■ **Problem**
Repeat the data that follows verbatim. Images are not part of the copy.

[Source records]
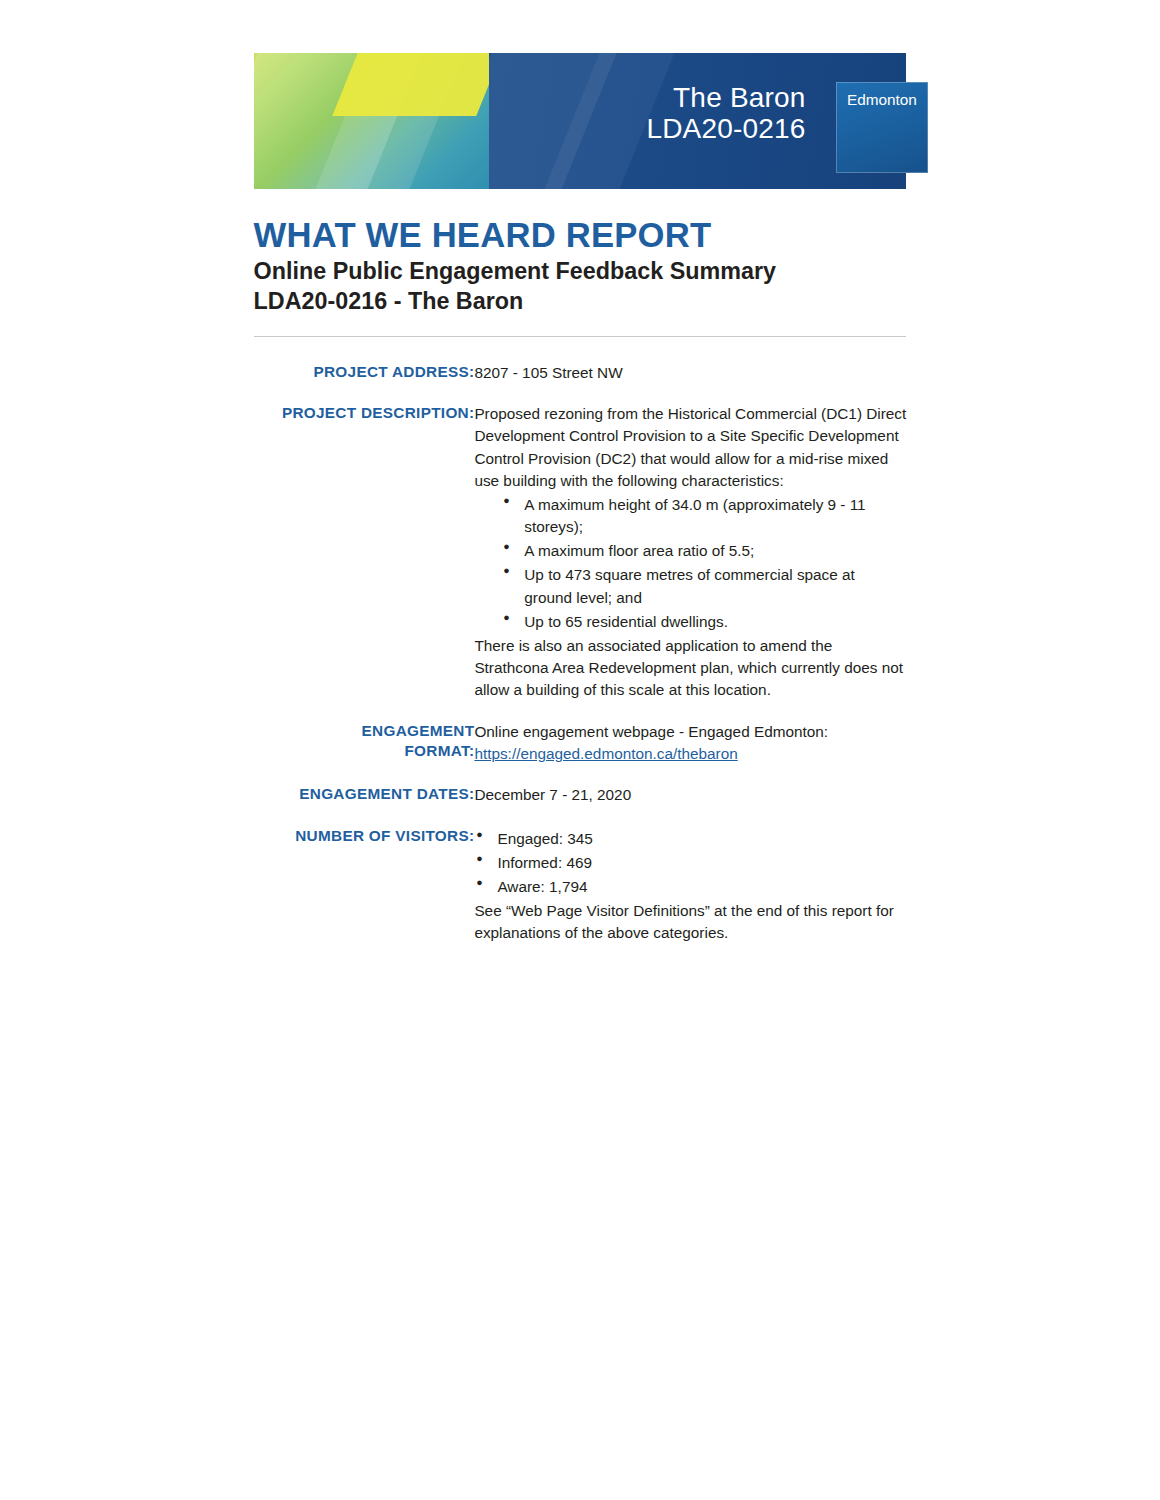The Baron
LDA20-0216
Edmonton
WHAT WE HEARD REPORT
Online Public Engagement Feedback Summary
LDA20-0216 - The Baron
| PROJECT ADDRESS: | 8207 - 105 Street NW |
| PROJECT DESCRIPTION: | Proposed rezoning from the Historical Commercial (DC1) Direct Development Control Provision to a Site Specific Development Control Provision (DC2) that would allow for a mid-rise mixed use building with the following characteristics: A maximum height of 34.0 m (approximately 9 - 11 storeys); A maximum floor area ratio of 5.5; Up to 473 square metres of commercial space at ground level; and Up to 65 residential dwellings. There is also an associated application to amend the Strathcona Area Redevelopment plan, which currently does not allow a building of this scale at this location. |
| ENGAGEMENT FORMAT: | Online engagement webpage - Engaged Edmonton: https://engaged.edmonton.ca/thebaron |
| ENGAGEMENT DATES: | December 7 - 21, 2020 |
| NUMBER OF VISITORS: | Engaged: 345 Informed: 469 Aware: 1,794 See “Web Page Visitor Definitions” at the end of this report for explanations of the above categories. |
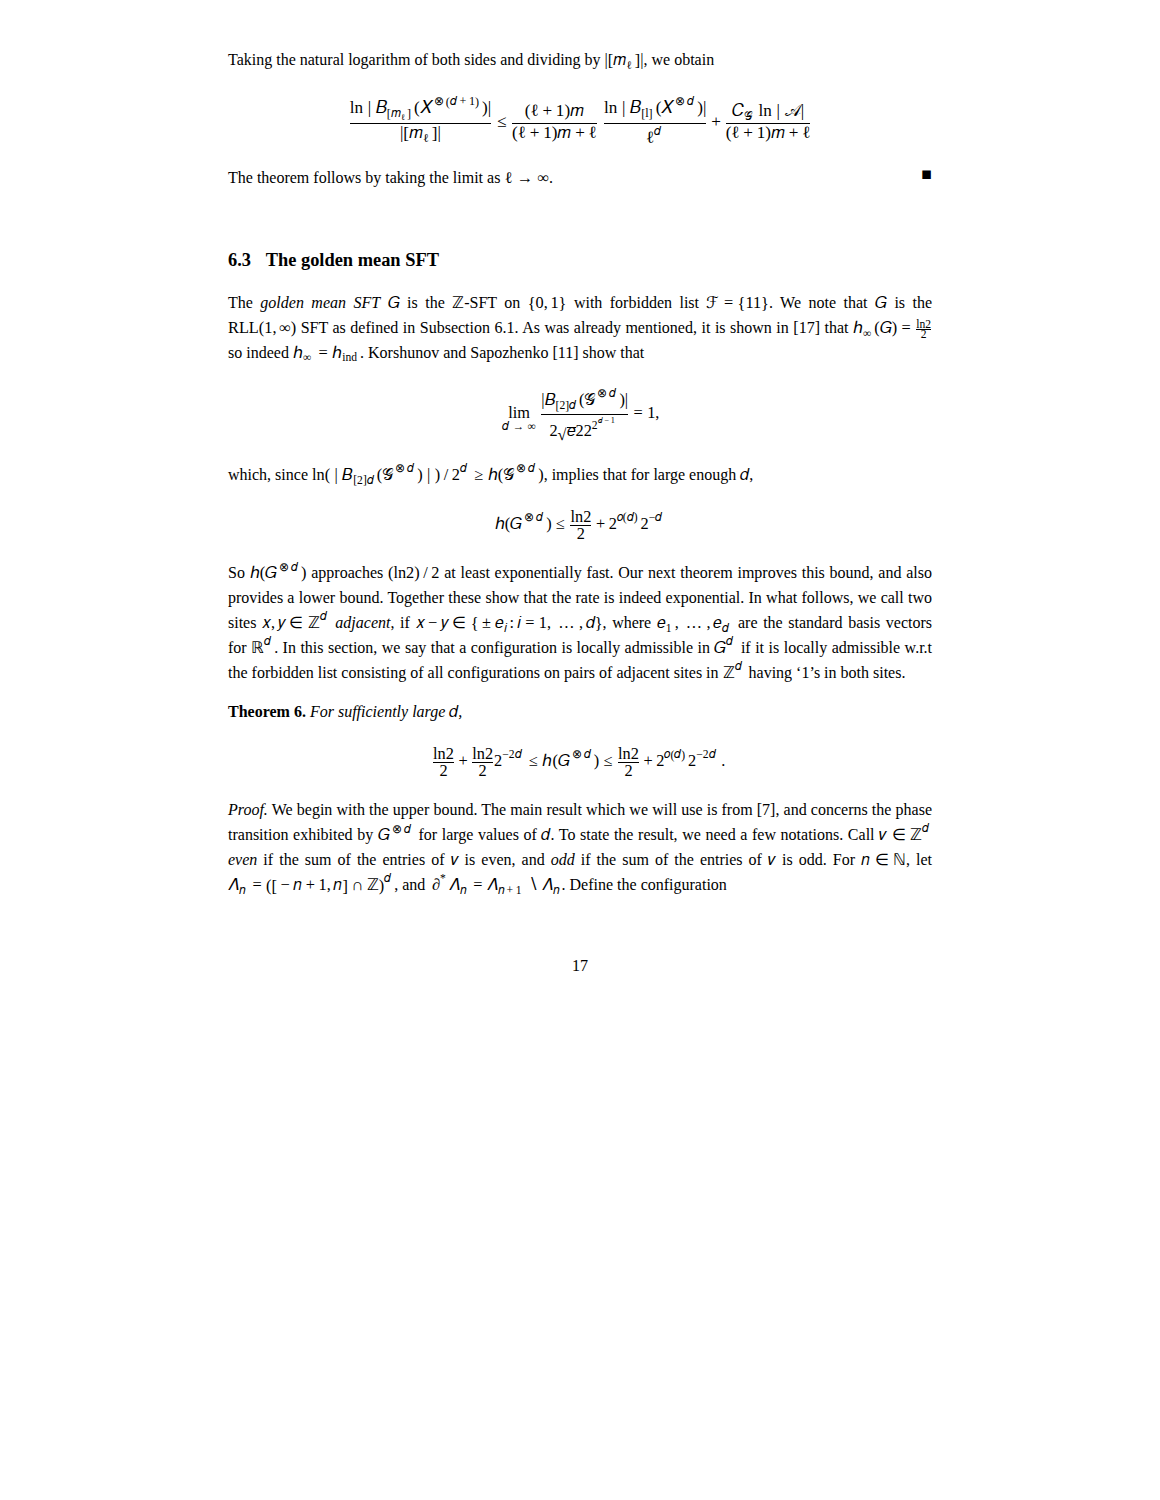Taking the natural logarithm of both sides and dividing by |[mℓ]|, we obtain
ln⁡|B[mℓ](X⊗(d+1))| |[mℓ]| ≤ (ℓ+1)m (ℓ+1)m+ℓ ln⁡|B[l](X⊗d)| ℓd + C𝒢ln⁡|𝒜| (ℓ+1)m+ℓ
The theorem follows by taking the limit as ℓ→∞. ■
6.3 The golden mean SFT
The golden mean SFT G is the ℤ-SFT on {0,1} with forbidden list ℱ={11}. We note that G is the RLL(1,∞) SFT as defined in Subsection 6.1. As was already mentioned, it is shown in [17] that h∞(G)=ln⁡22 so indeed h∞=hind. Korshunov and Sapozhenko [11] show that
lim d→∞ |B[2]d(𝒢⊗d)| 2e222d−1 = 1 ,
which, since ln⁡(|B[2]d(𝒢⊗d)|)/2d≥h(𝒢⊗d), implies that for large enough d,
h(G⊗d) ≤ ln⁡22 + 2o(d) 2−d
So h(G⊗d) approaches (ln⁡2)/2 at least exponentially fast. Our next theorem improves this bound, and also provides a lower bound. Together these show that the rate is indeed exponential. In what follows, we call two sites x,y∈ℤd adjacent, if x−y∈{±ei:i=1,…,d}, where e1,…,ed are the standard basis vectors for ℝd. In this section, we say that a configuration is locally admissible in Gd if it is locally admissible w.r.t the forbidden list consisting of all configurations on pairs of adjacent sites in ℤd having ‘1’s in both sites.
Theorem 6. For sufficiently large d,
ln⁡22 + ln⁡22 2−2d ≤ h(G⊗d) ≤ ln⁡22 + 2o(d) 2−2d .
Proof. We begin with the upper bound. The main result which we will use is from [7], and concerns the phase transition exhibited by G⊗d for large values of d. To state the result, we need a few notations. Call v∈ℤd even if the sum of the entries of v is even, and odd if the sum of the entries of v is odd. For n∈ℕ, let Λn=([−n+1,n]∩ℤ)d, and ∂*Λn=Λn+1∖Λn. Define the configuration
17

■ **Written solution**
The Baron
LDA20-0216
Edmonton
WHAT WE HEARD REPORT
Online Public Engagement Feedback Summary
LDA20-0216 - The Baron
| PROJECT ADDRESS: | 8207 - 105 Street NW |
| PROJECT DESCRIPTION: | Proposed rezoning from the Historical Commercial (DC1) Direct Development Control Provision to a Site Specific Development Control Provision (DC2) that would allow for a mid-rise mixed use building with the following characteristics: A maximum height of 34.0 m (approximately 9 - 11 storeys); A maximum floor area ratio of 5.5; Up to 473 square metres of commercial space at ground level; and Up to 65 residential dwellings. There is also an associated application to amend the Strathcona Area Redevelopment plan, which currently does not allow a building of this scale at this location. |
| ENGAGEMENT FORMAT: | Online engagement webpage - Engaged Edmonton: https://engaged.edmonton.ca/thebaron |
| ENGAGEMENT DATES: | December 7 - 21, 2020 |
| NUMBER OF VISITORS: | Engaged: 345 Informed: 469 Aware: 1,794 See “Web Page Visitor Definitions” at the end of this report for explanations of the above categories. |
Taking the natural logarithm of both sides and dividing by |[mℓ]|, we obtain
ln⁡|B[mℓ](X⊗(d+1))| |[mℓ]| ≤ (ℓ+1)m (ℓ+1)m+ℓ ln⁡|B[l](X⊗d)| ℓd + C𝒢ln⁡|𝒜| (ℓ+1)m+ℓ
The theorem follows by taking the limit as ℓ→∞. ■
6.3 The golden mean SFT
The golden mean SFT G is the ℤ-SFT on {0,1} with forbidden list ℱ={11}. We note that G is the RLL(1,∞) SFT as defined in Subsection 6.1. As was already mentioned, it is shown in [17] that h∞(G)=ln⁡22 so indeed h∞=hind. Korshunov and Sapozhenko [11] show that
lim d→∞ |B[2]d(𝒢⊗d)| 2e222d−1 = 1 ,
which, since ln⁡(|B[2]d(𝒢⊗d)|)/2d≥h(𝒢⊗d), implies that for large enough d,
h(G⊗d) ≤ ln⁡22 + 2o(d) 2−d
So h(G⊗d) approaches (ln⁡2)/2 at least exponentially fast. Our next theorem improves this bound, and also provides a lower bound. Together these show that the rate is indeed exponential. In what follows, we call two sites x,y∈ℤd adjacent, if x−y∈{±ei:i=1,…,d}, where e1,…,ed are the standard basis vectors for ℝd. In this section, we say that a configuration is locally admissible in Gd if it is locally admissible w.r.t the forbidden list consisting of all configurations on pairs of adjacent sites in ℤd having ‘1’s in both sites.
Theorem 6. For sufficiently large d,
ln⁡22 + ln⁡22 2−2d ≤ h(G⊗d) ≤ ln⁡22 + 2o(d) 2−2d .
Proof. We begin with the upper bound. The main result which we will use is from [7], and concerns the phase transition exhibited by G⊗d for large values of d. To state the result, we need a few notations. Call v∈ℤd even if the sum of the entries of v is even, and odd if the sum of the entries of v is odd. For n∈ℕ, let Λn=([−n+1,n]∩ℤ)d, and ∂*Λn=Λn+1∖Λn. Define the configuration
17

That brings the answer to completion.